Task material:
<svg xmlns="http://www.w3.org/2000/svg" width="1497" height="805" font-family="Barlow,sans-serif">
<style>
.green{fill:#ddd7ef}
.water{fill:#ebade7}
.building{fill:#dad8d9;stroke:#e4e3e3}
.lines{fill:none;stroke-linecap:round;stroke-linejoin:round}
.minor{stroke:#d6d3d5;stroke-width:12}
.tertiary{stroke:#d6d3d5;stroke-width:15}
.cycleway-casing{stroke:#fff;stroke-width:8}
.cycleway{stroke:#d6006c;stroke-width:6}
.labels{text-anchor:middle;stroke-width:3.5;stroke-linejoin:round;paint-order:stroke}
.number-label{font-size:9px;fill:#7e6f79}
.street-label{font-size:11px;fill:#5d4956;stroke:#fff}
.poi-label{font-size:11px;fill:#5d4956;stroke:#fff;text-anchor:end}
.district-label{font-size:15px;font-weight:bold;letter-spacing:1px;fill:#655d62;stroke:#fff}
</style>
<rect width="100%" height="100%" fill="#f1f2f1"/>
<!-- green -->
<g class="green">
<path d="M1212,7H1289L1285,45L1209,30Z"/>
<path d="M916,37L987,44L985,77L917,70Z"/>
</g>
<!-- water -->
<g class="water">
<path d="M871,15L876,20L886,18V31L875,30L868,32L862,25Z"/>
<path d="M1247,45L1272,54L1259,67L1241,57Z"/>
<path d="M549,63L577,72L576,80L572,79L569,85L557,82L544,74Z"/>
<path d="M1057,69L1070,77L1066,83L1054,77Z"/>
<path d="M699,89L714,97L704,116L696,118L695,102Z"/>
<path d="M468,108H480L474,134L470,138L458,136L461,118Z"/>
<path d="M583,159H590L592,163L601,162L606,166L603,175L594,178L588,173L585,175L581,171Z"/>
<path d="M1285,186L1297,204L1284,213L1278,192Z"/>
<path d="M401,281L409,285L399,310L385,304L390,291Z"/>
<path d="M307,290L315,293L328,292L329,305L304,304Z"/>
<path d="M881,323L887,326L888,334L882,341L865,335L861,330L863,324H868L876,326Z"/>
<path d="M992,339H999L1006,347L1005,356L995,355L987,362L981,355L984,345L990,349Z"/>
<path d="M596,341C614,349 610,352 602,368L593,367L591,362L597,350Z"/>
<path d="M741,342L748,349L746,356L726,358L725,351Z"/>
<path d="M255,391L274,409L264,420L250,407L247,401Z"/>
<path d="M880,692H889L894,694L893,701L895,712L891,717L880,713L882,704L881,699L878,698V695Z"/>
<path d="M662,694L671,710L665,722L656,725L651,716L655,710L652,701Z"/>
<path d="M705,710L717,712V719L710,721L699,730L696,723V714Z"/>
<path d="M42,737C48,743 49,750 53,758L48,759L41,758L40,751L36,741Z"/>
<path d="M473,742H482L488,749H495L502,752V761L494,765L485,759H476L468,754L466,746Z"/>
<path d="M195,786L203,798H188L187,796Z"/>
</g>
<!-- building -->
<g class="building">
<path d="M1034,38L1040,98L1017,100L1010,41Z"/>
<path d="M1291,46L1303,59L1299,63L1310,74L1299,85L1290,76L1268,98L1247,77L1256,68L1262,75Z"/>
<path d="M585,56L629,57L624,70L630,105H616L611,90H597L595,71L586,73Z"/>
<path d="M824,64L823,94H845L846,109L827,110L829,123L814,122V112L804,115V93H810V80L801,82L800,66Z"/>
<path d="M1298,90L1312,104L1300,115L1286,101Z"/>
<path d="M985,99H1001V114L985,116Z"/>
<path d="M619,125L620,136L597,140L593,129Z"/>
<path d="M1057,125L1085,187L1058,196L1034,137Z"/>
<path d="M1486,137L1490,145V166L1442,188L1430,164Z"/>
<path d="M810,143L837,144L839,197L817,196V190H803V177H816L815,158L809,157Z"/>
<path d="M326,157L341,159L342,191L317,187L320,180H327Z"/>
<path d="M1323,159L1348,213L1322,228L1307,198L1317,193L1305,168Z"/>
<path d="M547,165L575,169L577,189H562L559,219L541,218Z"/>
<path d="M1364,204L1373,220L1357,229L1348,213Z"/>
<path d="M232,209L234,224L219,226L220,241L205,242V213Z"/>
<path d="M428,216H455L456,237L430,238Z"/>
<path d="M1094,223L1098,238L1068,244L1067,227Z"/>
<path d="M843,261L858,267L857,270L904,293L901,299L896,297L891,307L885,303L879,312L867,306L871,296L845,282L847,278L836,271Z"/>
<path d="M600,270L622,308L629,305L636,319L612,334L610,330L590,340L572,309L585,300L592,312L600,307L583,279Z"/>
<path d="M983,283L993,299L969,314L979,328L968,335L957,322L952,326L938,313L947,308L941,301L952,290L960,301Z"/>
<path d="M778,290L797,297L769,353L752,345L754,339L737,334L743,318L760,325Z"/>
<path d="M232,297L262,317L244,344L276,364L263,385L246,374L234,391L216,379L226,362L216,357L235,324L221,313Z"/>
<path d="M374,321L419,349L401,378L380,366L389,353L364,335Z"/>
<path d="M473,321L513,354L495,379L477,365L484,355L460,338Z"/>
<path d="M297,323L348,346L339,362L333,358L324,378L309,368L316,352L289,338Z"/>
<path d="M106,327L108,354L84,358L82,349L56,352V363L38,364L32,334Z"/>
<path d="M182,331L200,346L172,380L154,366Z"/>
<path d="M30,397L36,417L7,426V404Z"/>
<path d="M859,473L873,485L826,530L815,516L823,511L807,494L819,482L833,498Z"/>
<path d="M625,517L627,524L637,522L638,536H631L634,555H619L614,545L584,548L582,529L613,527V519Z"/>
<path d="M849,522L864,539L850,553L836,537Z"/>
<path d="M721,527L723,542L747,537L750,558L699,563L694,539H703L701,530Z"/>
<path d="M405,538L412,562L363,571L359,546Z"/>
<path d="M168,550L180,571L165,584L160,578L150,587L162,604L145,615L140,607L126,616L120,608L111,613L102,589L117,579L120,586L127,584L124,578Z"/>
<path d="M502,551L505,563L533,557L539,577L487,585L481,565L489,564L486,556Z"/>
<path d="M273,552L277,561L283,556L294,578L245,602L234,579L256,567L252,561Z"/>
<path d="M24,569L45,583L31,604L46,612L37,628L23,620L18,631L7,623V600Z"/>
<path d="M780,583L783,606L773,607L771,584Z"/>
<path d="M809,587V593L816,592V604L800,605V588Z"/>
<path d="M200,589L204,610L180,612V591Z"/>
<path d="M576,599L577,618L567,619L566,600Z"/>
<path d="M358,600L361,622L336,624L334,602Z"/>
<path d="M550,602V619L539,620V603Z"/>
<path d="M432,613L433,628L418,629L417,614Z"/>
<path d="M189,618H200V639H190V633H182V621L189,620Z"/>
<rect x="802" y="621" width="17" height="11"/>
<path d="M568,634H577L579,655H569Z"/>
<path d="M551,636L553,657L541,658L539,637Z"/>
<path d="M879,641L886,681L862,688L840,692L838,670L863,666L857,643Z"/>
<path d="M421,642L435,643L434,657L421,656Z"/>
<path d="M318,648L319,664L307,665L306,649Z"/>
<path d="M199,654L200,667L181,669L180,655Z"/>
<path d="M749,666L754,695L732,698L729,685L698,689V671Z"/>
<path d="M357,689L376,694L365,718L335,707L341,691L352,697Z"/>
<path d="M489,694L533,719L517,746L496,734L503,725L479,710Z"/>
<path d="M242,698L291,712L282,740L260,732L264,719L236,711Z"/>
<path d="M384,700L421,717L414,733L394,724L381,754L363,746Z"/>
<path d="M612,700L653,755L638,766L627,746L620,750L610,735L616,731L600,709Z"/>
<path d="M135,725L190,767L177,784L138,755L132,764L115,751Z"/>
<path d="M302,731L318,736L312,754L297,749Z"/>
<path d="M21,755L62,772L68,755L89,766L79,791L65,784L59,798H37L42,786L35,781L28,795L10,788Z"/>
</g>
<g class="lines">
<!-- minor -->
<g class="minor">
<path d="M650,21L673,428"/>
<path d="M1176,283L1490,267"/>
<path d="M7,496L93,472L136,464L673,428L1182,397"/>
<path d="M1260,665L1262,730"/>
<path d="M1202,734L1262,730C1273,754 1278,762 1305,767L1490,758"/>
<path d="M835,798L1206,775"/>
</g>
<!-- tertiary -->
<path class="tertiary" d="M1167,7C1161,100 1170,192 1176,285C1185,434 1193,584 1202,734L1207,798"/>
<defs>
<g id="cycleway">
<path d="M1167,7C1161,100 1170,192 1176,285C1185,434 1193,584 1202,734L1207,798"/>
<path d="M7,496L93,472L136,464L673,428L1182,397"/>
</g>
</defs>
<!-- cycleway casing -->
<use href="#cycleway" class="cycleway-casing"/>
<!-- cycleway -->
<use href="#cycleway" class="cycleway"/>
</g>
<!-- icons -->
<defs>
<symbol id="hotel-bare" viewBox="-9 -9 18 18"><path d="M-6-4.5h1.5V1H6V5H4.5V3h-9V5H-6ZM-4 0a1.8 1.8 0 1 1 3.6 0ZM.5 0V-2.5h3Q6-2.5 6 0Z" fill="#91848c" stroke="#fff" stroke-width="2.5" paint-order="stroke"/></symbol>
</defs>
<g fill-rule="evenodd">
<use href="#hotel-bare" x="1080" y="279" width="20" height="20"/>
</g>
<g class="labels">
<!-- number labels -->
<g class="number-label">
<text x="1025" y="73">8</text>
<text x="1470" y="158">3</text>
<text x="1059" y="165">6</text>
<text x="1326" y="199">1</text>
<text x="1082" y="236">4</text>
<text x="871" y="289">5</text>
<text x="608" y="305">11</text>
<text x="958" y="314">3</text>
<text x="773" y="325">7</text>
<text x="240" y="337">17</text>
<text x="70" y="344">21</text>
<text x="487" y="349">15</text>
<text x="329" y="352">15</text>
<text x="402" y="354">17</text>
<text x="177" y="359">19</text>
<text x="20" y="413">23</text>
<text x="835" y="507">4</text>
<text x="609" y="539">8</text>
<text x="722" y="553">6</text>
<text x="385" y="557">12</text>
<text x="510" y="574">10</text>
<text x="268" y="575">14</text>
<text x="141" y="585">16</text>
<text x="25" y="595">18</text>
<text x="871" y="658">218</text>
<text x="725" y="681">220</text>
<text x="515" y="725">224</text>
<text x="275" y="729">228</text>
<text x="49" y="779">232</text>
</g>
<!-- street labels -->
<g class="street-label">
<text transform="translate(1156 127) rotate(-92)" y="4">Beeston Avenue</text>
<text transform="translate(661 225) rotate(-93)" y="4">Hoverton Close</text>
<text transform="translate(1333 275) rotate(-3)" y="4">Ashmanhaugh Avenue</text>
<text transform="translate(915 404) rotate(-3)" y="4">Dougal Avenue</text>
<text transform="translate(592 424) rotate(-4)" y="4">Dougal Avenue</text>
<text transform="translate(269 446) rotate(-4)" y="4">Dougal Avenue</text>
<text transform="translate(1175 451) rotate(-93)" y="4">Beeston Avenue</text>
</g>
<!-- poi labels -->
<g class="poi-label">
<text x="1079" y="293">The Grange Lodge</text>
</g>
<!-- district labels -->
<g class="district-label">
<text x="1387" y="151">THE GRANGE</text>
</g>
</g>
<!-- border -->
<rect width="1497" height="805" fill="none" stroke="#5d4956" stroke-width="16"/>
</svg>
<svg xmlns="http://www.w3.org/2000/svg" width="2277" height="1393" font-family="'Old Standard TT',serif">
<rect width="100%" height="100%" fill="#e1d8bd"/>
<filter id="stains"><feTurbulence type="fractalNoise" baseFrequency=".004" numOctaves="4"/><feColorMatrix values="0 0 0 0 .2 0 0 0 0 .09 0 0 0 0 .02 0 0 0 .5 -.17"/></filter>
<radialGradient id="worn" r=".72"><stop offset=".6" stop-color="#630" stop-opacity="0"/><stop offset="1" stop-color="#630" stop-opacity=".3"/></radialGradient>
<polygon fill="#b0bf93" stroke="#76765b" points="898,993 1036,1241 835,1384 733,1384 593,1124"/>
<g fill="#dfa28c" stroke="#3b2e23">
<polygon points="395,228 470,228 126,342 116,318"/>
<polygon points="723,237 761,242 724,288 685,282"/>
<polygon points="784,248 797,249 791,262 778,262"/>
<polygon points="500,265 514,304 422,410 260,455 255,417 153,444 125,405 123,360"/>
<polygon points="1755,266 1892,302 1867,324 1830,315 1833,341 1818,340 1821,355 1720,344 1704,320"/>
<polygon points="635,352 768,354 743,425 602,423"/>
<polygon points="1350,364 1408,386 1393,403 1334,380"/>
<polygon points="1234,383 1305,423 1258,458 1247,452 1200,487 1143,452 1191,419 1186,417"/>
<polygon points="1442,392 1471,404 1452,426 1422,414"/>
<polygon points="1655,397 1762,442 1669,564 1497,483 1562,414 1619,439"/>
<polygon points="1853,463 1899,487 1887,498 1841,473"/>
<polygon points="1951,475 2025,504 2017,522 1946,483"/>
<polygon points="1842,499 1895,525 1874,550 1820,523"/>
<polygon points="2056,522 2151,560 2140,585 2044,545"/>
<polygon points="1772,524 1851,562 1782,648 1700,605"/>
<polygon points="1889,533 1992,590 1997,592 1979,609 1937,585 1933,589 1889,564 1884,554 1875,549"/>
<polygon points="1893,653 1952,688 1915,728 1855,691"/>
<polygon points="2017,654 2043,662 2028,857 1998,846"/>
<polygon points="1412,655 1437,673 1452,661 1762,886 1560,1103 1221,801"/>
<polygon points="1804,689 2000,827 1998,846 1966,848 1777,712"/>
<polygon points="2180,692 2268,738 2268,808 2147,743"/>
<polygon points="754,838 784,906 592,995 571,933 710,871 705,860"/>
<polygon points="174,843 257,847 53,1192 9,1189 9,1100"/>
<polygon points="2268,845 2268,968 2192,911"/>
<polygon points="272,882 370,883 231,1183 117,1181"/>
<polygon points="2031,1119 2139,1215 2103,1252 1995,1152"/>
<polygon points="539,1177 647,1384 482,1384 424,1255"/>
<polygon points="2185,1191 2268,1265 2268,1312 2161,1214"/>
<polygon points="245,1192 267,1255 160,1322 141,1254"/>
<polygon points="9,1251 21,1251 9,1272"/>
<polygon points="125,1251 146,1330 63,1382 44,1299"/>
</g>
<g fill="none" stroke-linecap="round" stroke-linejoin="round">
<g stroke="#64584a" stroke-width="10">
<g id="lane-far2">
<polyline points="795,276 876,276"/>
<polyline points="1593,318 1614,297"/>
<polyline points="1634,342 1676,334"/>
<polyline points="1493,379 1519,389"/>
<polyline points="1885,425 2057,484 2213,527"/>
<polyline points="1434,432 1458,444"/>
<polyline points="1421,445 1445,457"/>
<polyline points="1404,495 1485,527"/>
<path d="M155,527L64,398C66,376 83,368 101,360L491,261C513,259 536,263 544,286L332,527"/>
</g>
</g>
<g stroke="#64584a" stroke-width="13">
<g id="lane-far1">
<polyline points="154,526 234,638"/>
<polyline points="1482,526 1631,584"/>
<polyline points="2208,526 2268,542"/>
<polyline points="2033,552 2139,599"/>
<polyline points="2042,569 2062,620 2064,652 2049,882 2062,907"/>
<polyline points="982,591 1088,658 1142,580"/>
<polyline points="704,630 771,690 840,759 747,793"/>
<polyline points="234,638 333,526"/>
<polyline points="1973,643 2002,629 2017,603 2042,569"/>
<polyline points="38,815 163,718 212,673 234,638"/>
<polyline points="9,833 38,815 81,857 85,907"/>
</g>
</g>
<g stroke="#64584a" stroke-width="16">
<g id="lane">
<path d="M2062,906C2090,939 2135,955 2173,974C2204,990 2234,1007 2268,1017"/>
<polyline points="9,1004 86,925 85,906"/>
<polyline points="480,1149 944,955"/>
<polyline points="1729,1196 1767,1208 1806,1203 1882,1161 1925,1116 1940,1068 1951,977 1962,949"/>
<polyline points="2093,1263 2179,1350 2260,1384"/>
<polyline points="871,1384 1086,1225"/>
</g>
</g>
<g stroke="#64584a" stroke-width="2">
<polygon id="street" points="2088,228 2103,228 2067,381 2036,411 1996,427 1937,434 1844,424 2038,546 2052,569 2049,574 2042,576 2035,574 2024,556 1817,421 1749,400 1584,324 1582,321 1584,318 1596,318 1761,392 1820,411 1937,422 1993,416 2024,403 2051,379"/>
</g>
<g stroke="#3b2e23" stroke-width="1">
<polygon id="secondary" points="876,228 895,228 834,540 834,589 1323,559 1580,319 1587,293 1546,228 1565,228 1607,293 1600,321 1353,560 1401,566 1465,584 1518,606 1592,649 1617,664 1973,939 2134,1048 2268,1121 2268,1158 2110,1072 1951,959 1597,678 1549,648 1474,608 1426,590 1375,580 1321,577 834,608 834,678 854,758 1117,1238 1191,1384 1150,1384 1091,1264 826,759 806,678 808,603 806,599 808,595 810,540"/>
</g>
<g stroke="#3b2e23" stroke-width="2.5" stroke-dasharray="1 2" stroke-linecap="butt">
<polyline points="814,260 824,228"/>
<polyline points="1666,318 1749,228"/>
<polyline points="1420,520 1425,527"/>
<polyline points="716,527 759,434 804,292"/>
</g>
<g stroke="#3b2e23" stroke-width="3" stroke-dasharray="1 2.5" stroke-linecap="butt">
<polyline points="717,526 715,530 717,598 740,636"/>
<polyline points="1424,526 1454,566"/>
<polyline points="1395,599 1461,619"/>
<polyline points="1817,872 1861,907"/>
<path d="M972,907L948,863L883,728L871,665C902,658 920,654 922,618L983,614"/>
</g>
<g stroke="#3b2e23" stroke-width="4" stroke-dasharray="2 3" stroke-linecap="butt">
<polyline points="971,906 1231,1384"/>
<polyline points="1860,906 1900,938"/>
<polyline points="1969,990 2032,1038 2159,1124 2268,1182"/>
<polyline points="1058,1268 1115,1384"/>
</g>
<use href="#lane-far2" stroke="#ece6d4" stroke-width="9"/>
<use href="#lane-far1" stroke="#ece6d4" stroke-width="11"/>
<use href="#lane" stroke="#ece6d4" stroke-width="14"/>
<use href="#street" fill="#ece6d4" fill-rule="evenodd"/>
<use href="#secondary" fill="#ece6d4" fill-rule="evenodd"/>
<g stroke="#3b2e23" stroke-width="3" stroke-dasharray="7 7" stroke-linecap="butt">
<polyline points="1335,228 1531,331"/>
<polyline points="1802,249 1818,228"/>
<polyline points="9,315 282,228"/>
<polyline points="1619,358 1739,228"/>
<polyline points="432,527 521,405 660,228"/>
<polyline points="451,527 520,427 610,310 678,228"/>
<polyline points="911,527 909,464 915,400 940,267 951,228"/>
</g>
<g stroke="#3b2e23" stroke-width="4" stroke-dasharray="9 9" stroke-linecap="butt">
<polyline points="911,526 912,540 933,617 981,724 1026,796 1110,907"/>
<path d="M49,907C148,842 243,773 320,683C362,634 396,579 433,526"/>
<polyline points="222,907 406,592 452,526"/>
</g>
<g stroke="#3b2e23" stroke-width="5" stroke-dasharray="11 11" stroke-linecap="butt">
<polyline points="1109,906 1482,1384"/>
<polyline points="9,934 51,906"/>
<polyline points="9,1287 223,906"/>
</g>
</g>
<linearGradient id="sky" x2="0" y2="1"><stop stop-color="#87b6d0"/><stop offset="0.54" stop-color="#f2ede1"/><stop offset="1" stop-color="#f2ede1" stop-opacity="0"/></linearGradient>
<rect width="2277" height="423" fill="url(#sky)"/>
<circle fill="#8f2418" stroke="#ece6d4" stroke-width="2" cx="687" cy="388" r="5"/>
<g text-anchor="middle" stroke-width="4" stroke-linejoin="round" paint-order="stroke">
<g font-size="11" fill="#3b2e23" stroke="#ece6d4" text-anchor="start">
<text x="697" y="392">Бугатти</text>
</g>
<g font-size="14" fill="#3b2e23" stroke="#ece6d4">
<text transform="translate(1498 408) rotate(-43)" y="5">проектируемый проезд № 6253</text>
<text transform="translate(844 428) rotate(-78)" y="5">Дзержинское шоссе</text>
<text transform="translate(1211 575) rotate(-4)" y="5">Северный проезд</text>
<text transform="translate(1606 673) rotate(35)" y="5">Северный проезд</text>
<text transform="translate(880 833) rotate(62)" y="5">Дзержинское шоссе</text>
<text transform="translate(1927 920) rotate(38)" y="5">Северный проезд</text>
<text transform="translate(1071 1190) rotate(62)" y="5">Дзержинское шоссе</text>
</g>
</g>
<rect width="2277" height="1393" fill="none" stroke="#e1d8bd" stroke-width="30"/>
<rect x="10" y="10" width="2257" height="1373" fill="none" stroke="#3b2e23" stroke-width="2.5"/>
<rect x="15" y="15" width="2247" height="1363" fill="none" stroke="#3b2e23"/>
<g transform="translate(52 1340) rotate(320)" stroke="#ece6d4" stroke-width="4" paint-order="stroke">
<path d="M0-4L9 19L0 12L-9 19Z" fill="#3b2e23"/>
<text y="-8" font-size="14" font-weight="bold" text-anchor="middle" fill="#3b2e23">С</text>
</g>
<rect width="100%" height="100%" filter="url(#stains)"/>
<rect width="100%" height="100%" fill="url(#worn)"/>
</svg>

Your objective: Given the word "lines", show every line of the records that contains it.

Answer section:
.lines{fill:none;stroke-linecap:round;stroke-linejoin:round}
<g class="lines">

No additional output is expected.